Developmental regulation of a Dictyostelium gene encoding a protein homologous to mammalian ras protein.

We have cloned, sequenced, and examined the regulation of a Dictyostelium gene encoding a protein homologous to mammalian ras proteins. The Dictyostelium, yeast, and mammalian proteins have homologous N-terminal regions and less conserved C-terminal regions. We have used DNA probes and a polyclonal antibody to examine the differential accumulation of ras RNA and protein through development. The gene encodes two mRNAs (0.9 and 1.2 kb) that are differentially expressed. The 1.2 kb RNA is found in vegetative cells and disappears rapidly upon initiation of development. Later, both RNAs accumulate preferentially in prestalk cells. The level of the Dd-ras protein remains constant until early culmination and then decreases. Like other prestalk genes, Dd-ras can be induced with cAMP in the absence of cell contact. When aggregated cells are dissociated, both mRNAs decrease. Upon addition of cAMP, the 1.2 kb mRNA reaccumulates at a higher level than that in normal developing cells. The presence of the Dd-ras protein in vegetative cells corroborates other reports suggesting a possible function during cell growth. The sustained level of Dd-ras protein in prestalk cells suggests an additional role during differentiation.

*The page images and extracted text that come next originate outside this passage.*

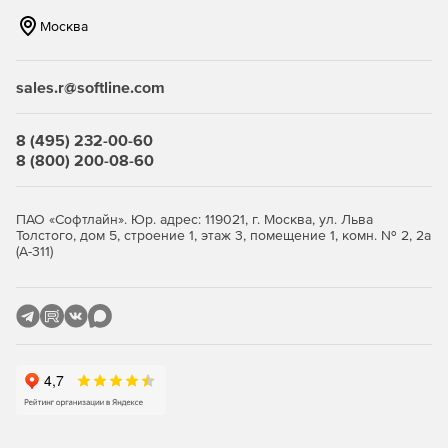
Нетребовательность к системным ресурсам – продукт
Москва
идеально функционирует на интернет-шлюзах
практически любой конфигурации.
sales.r@softline.com
Гибкость и удобство администрирования – продукт
позволяет реализовать те схемы защиты, которые
соответствуют политике безопасности компании.
8 (495) 232-00-60
8 (800) 200-08-60
Ключевые функции
ПАО «Софтлайн». Юр. адрес: 119021, г. Москва, ул. Льва
Антивирусная проверка потоков данных при
Толстого, дом 5, строение 1, этаж 3, помещение 1, комн. № 2, 2а
передаче файлов (FTP-трафик) и просмотре сетевых
(А-311)
страниц (HTTP-трафик).
Единое распоряжение защитой через сетевой узел
управления единым комплексом обеспечения
безопасности «Доктор Веб» (Dr.Web Enterprise Security
Suite).
Отбор прав доступа по типу содержимого, объему
данных или наименованию узла назначения.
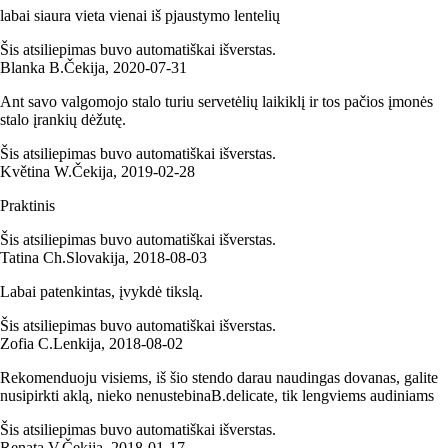
labai siaura vieta vienai iš pjaustymo lentelių
Šis atsiliepimas buvo automatiškai išverstas.
Blanka B.
Čekija
,
2020‑07‑31
Ant savo valgomojo stalo turiu servetėlių laikiklį ir tos pačios įmonės
stalo įrankių dėžutę.
Šis atsiliepimas buvo automatiškai išverstas.
Květina W.
Čekija
,
2019‑02‑28
Praktinis
Šis atsiliepimas buvo automatiškai išverstas.
Tatina Ch.
Slovakija
,
2018‑08‑03
Labai patenkintas, įvykdė tikslą.
Šis atsiliepimas buvo automatiškai išverstas.
Zofia C.
Lenkija
,
2018‑08‑02
Rekomenduoju visiems, iš šio stendo darau naudingas dovanas, galite
nusipirkti aklą, nieko nenustebinaB.delicate, tik lengviems audiniams
Šis atsiliepimas buvo automatiškai išverstas.
Renata V.
Čekija
,
2018‑01‑17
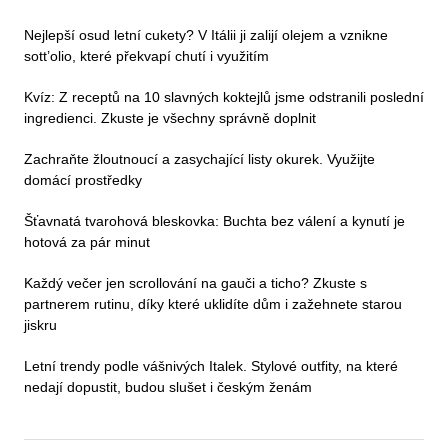
Nejlepší osud letní cukety? V Itálii ji zalijí olejem a vznikne
sott’olio, které překvapí chutí i využitím
Kvíz: Z receptů na 10 slavných koktejlů jsme odstranili poslední
ingredienci. Zkuste je všechny správně doplnit
Zachraňte žloutnoucí a zasychající listy okurek. Využijte
domácí prostředky
Šťavnatá tvarohová bleskovka: Buchta bez válení a kynutí je
hotová za pár minut
Každý večer jen scrollování na gauči a ticho? Zkuste s
partnerem rutinu, díky které uklidíte dům i zažehnete starou
jiskru
Letní trendy podle vášnivých Italek. Stylové outfity, na které
nedají dopustit, budou slušet i českým ženám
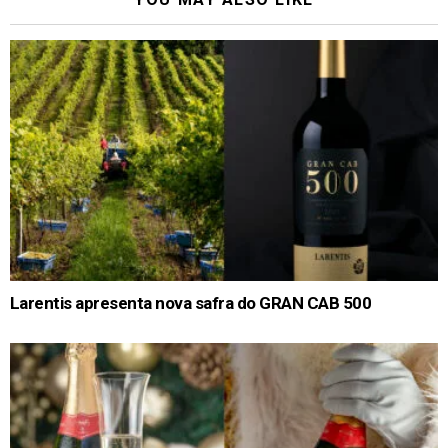
Larentis apresenta nova safra do GRAN CAB 500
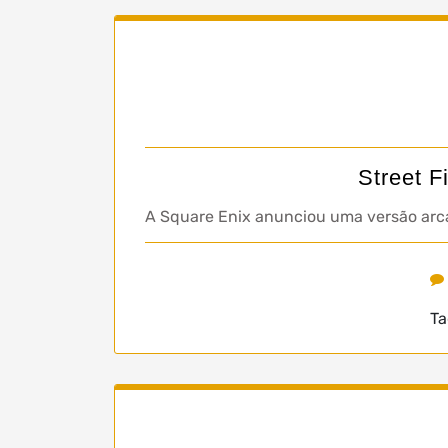
Street F
A Square Enix anunciou uma versão arca
Ta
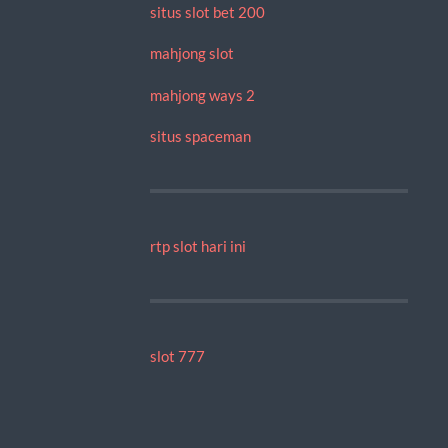
situs slot bet 200
mahjong slot
mahjong ways 2
situs spaceman
rtp slot hari ini
slot 777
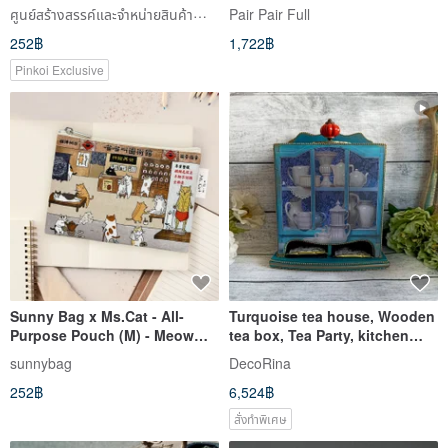
ศูนย์สร้างสรรค์และจำหน่ายสินค้าทำมือ
Pair Pair Full
252฿
1,722฿
Pinkoi Exclusive
Sunny Bag x Ms.Cat - All-
Turquoise tea house, Wooden
Purpose Pouch (M) - Meow
tea box, Tea Party, kitchen
Meow Kung Fu Hall
decor, housewarming gif
sunnybag
DecoRina
252฿
6,524฿
สั่งทำพิเศษ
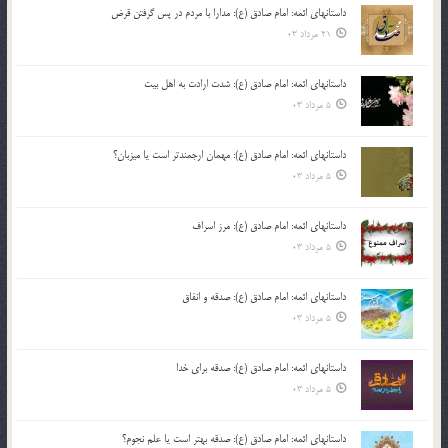
داستانهای ائمه: امام صادق (ع): مدارا با مردم در پس گرفتن قرض
21 مرداد 03
داستانهای ائمه: امام صادق (ع): شدت ارادت به اهل بیت
5 مرداد 03
داستانهای ائمه: امام صادق (ع): مهمان ارجمندتر است یا میزبان؟
5 مرداد 03
داستانهای ائمه: امام صادق (ع): مرز اسراف
5 مرداد 03
داستانهای ائمه: امام صادق (ع): صدقه و انفاق
5 مرداد 03
داستانهای ائمه: امام صادق (ع): صدقه برای خدا
5 مرداد 03
داستانهای ائمه: امام صادق (ع): صدقه بهتر است یا علم نجوم؟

Induction and modulation of cell-type-specific gene expression in Dictyostelium.

We have identified genes that are expressed preferentially in either prestalk or prespore cells in Dictyostelium. The prestalk mRNAs are detectable at 7.5 hr prior to the completion of cell aggregation, while the prespore mRNAs are not detectable until approximately 15 hr of development. Exogenous cAMP in the absence of sustained cell contact is sufficient to induce prestalk-specific gene expression, while multicellularity is required for the induction of prespore-specific genes. A gene expressed equally in both cell types, which has the same developmental kinetics as the prestalk genes, is induced in shaking culture in the absence of either cAMP or stable cell associations. Dissociation of aggregates results in the rapid loss of prespore- and prestalk-specific mRNAs, and these can be induced to reaccumulate with the addition of cAMP. We conclude that there are substantial differences in the timing and requirements for tissue-specific gene expression in Dictyostelium.